++++ Input records

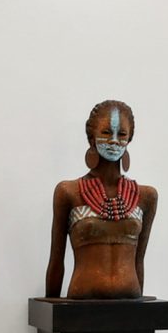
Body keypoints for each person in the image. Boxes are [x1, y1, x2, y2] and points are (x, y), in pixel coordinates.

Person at [44, 99, 159, 300]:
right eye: (106, 133)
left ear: (129, 139)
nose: (114, 141)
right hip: (81, 303)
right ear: (91, 138)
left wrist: (141, 306)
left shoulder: (146, 196)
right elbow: (56, 260)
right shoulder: (68, 192)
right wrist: (49, 307)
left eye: (121, 134)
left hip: (130, 302)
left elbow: (138, 261)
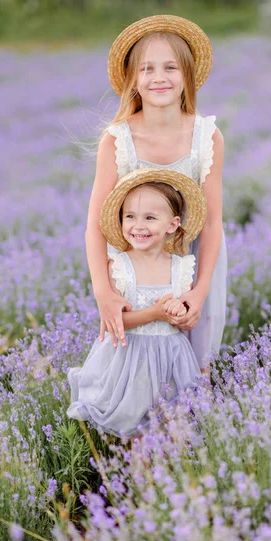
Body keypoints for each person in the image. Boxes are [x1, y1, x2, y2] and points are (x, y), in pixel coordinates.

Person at [86, 15, 227, 375]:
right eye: (147, 68)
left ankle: (186, 426)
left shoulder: (206, 137)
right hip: (135, 264)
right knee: (132, 357)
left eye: (170, 67)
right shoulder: (118, 140)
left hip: (192, 261)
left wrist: (199, 290)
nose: (159, 77)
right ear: (133, 79)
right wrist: (103, 291)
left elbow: (211, 222)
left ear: (188, 76)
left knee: (195, 363)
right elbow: (95, 226)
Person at [67, 168, 205, 438]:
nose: (138, 226)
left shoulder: (182, 267)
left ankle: (168, 476)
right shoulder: (119, 266)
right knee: (138, 432)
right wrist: (154, 313)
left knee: (172, 430)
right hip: (130, 361)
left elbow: (183, 316)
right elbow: (116, 321)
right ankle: (135, 475)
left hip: (171, 359)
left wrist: (178, 312)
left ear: (173, 224)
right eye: (130, 216)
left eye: (150, 218)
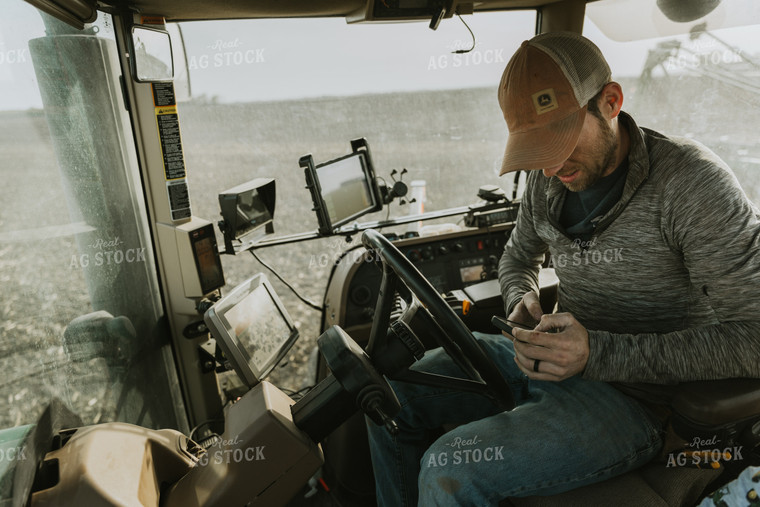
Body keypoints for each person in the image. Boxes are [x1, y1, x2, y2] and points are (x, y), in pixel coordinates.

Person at [366, 31, 760, 506]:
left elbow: (754, 337)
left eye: (561, 141)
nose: (551, 168)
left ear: (610, 102)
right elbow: (518, 256)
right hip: (544, 362)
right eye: (536, 150)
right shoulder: (545, 180)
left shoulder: (693, 186)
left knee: (452, 470)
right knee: (387, 394)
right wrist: (520, 298)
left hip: (638, 401)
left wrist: (596, 354)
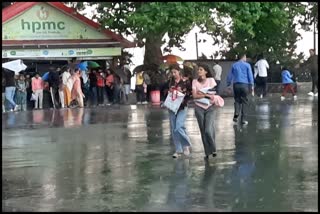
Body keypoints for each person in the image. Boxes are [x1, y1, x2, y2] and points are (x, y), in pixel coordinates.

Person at [192, 63, 218, 159]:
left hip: (210, 107)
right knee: (203, 130)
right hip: (199, 108)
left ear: (206, 72)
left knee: (208, 130)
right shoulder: (195, 82)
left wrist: (201, 93)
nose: (199, 71)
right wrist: (205, 94)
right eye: (198, 69)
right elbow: (194, 96)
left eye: (201, 69)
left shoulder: (211, 80)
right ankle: (207, 152)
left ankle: (213, 148)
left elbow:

++++++++

The answer must be the lines above, word for word, from the first one through the line with "left eye: (121, 134)", pictures excluded.

Body keypoints for each person in the image. Boxes are [x1, y1, x2, y2] and points are (x, y), in pixel coordinates.

Person at [44, 99, 159, 300]:
right eye: (106, 133)
left ear: (129, 139)
nose: (114, 141)
right hip: (81, 303)
right ear: (91, 138)
left wrist: (141, 306)
left shoulder: (146, 196)
right elbow: (56, 260)
right shoulder: (68, 192)
right wrist: (49, 307)
left eye: (121, 134)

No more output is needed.